Literature DB >> 21075018

An ultrasound model to discriminate the risk of thyroid carcinoma.

José Miguel Domínguez1, René Baudrand, Jaime Cerda, Claudia Campusano, Carlos Fardella, Eugenio Arteaga, Francisco Cruz, Antonieta Solar, Tatiana Arias, Lorena Mosso.   

Abstract

RATIONALE AND
OBJECTIVES: Thyroid nodules are common on ultrasonographic examination and are mostly benign. Ultrasound characteristics may help discriminate thyroid carcinoma (TC) from benign nodules.
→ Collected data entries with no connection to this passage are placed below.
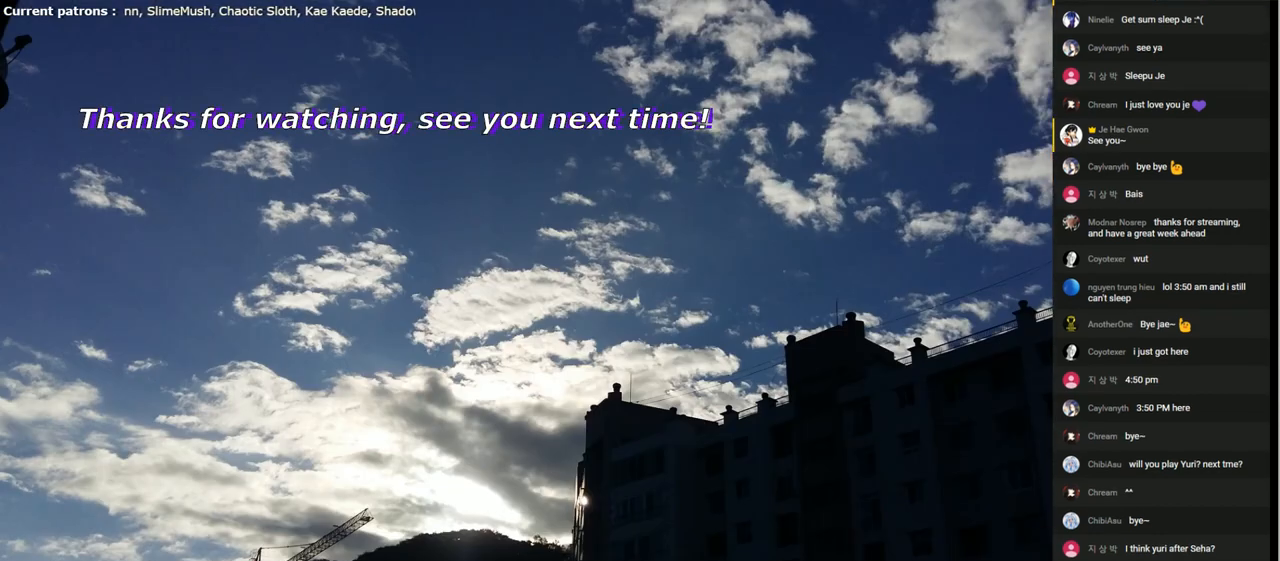
Gameplay with keyboard; each line is a JSON object with the keys held at the frame after it. "events" lists presses ("down") and releases ("up") of "1", "2", "3", "4", "5", "6", "a", "c", "d", "down", "e", "f", "g", "left", "q", "r", "right", "s", "shift", "space", "t", "up", "v", "w", "x" and "z" between this image and that frame as [ms after this image, input, new state], when the widget could be followed in between. No other keys are recorded. Mouse input is not recorded.
{"keys": ["d"], "events": [[167, "r", "down"], [267, "r", "up"], [367, "t", "down"], [433, "t", "up"], [500, "d", "down"]]}
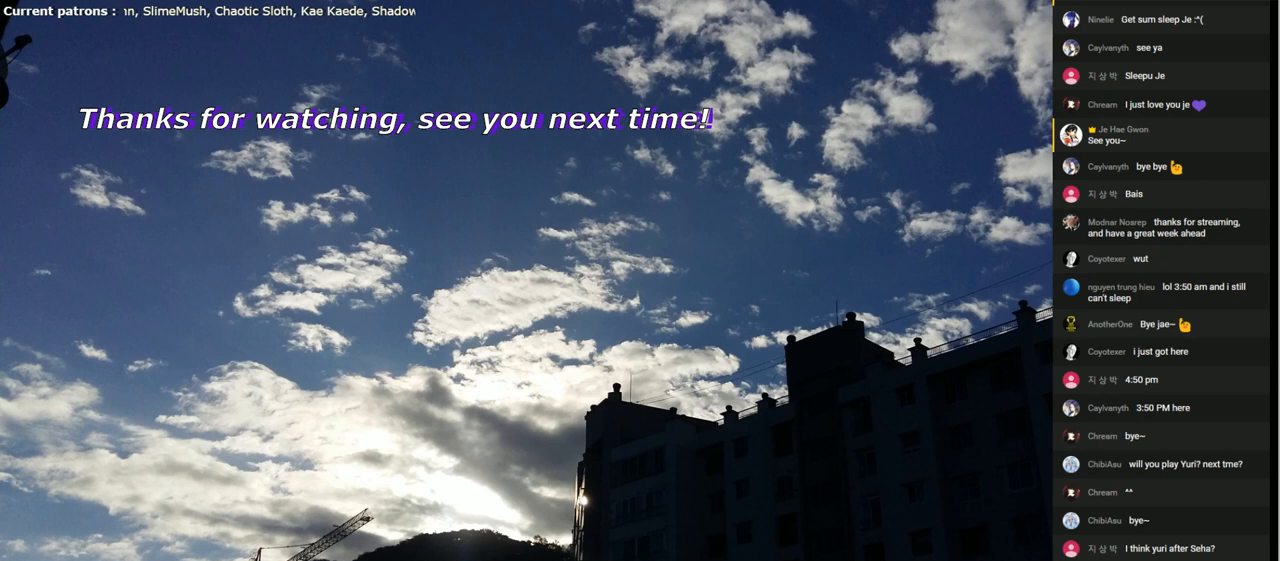
{"keys": [], "events": [[67, "g", "down"], [100, "d", "up"], [167, "g", "up"], [200, "t", "down"], [300, "t", "up"], [367, "a", "down"], [433, "a", "up"]]}
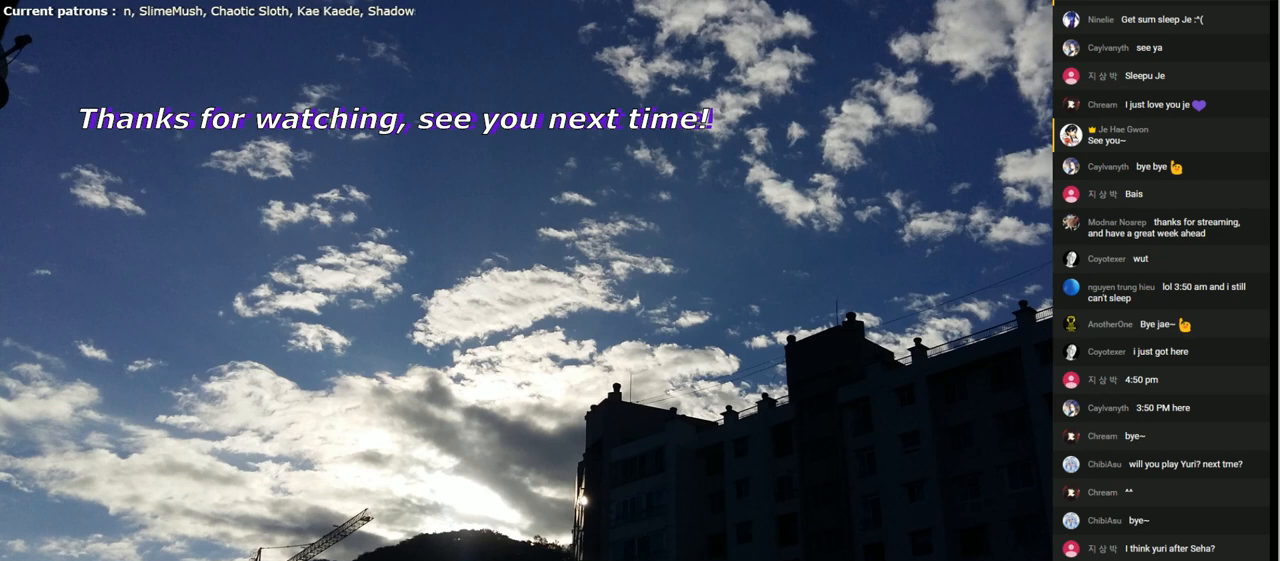
{"keys": [], "events": [[400, "w", "down"], [500, "w", "up"]]}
The aims of this study were to identify ultrasonographic characteristics associated with TC and to validate a previously proposed model based on the presence of three ultrasonographic characteristics.
MATERIALS AND METHODS: From a protocolized prospective registry of 1108 fine needle aspiration biopsies performed during a 16-month period at an ambulatory center, the ultrasonographic characteristics of TC and non-TC biopsies were compared. Adjusted odds ratios (ORs) and likelihood ratios for TC were estimated for eight combinations of three previously identified characteristics (microcalcifications, hypoechogenicity, and irregular borders).
RESULTS: Microcalcifications (OR, 6.6; 95% confidence interval [CI], 4.4-9.9), hypoechogenicity (OR, 4.7; 95% CI, 2.8-8.0), and irregular borders (OR, 4.3; 95% CI, 2.8-6.5) were independently associated with TC. When added to a logistic regression model, the three ultrasonographic characteristics remained statistically significant. In the absence of these three features, the likelihood ratio for TC was 0.1 (95% CI, 0.0-0.2), while in their simultaneous presence, the likelihood ratio was 11 (95% CI, 6.6-19.0).
CONCLUSIONS: The absence or simultaneous presence of three simple ultrasonographic characteristics generates a large change of pretest probability of TC and could avoid unnecessary fine needle aspiration biopsy. Copyright Â
© 2011 AUR. Published by Elsevier Inc. All rights reserved.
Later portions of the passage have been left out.